**Work item**. An exact transcription of all the data is required; the pictures are to be left out.

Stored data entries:
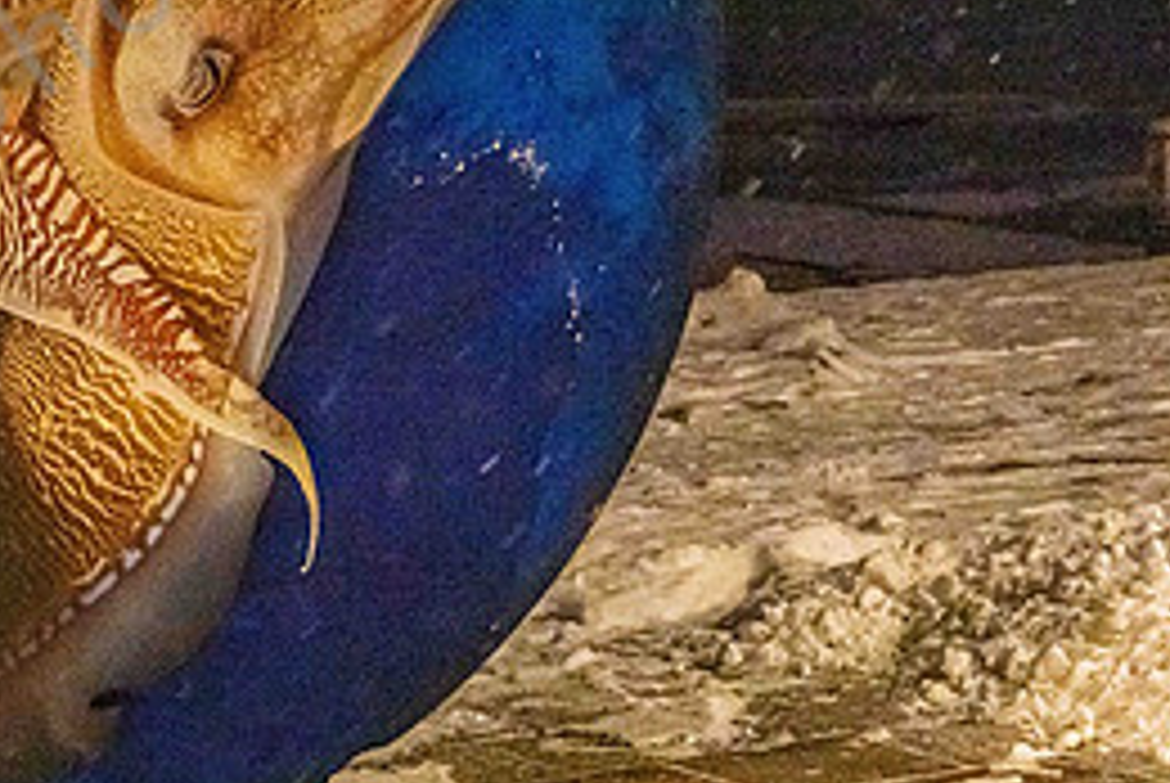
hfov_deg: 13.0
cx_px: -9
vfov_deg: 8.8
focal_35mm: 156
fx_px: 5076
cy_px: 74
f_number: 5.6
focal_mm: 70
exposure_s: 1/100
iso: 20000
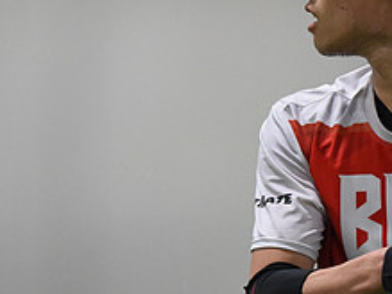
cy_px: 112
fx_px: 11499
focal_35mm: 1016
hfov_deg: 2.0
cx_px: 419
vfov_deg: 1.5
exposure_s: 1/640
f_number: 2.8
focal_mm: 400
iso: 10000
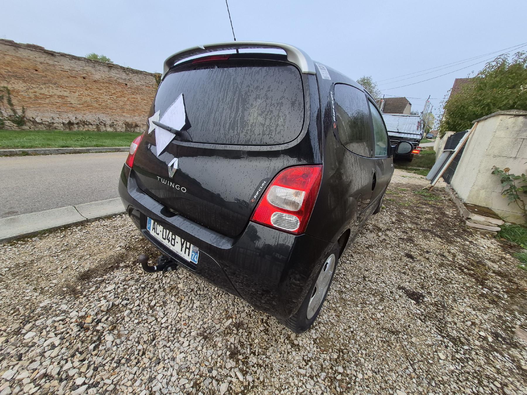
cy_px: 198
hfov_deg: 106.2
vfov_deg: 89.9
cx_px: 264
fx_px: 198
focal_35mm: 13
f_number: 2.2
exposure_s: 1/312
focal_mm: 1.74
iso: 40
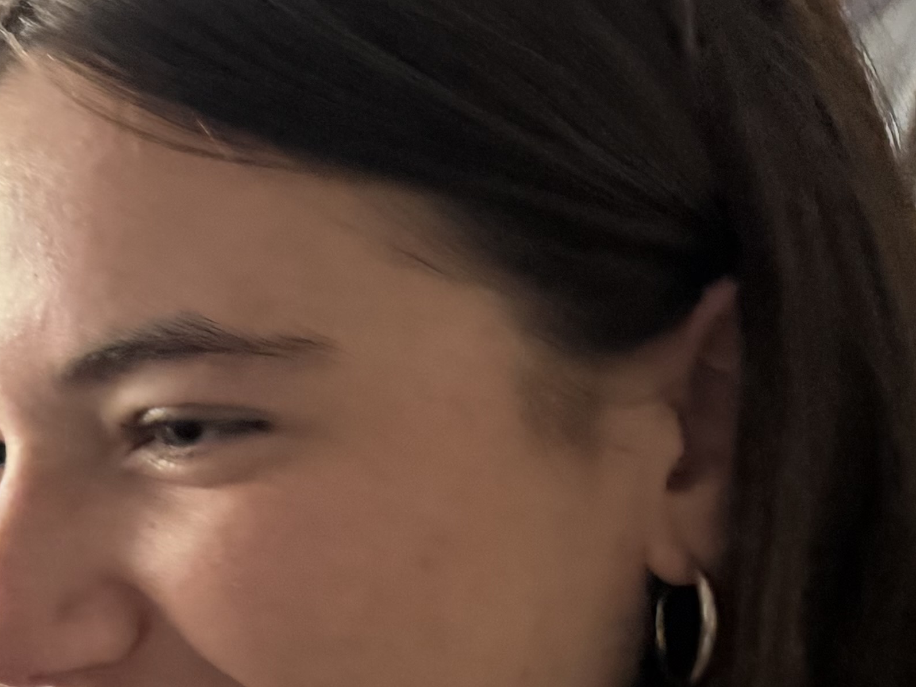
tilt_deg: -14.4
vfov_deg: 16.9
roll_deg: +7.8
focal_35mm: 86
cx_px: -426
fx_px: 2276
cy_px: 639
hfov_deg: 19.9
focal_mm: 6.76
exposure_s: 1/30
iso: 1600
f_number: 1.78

**Task answer**.
hfov_deg: 13.0
cx_px: -9
vfov_deg: 8.8
focal_35mm: 156
fx_px: 5076
cy_px: 74
f_number: 5.6
focal_mm: 70
exposure_s: 1/100
iso: 20000
cy_px: 112
fx_px: 11499
focal_35mm: 1016
hfov_deg: 2.0
cx_px: 419
vfov_deg: 1.5
exposure_s: 1/640
f_number: 2.8
focal_mm: 400
iso: 10000
cy_px: 198
hfov_deg: 106.2
vfov_deg: 89.9
cx_px: 264
fx_px: 198
focal_35mm: 13
f_number: 2.2
exposure_s: 1/312
focal_mm: 1.74
iso: 40
tilt_deg: -14.4
vfov_deg: 16.9
roll_deg: +7.8
focal_35mm: 86
cx_px: -426
fx_px: 2276
cy_px: 639
hfov_deg: 19.9
focal_mm: 6.76
exposure_s: 1/30
iso: 1600
f_number: 1.78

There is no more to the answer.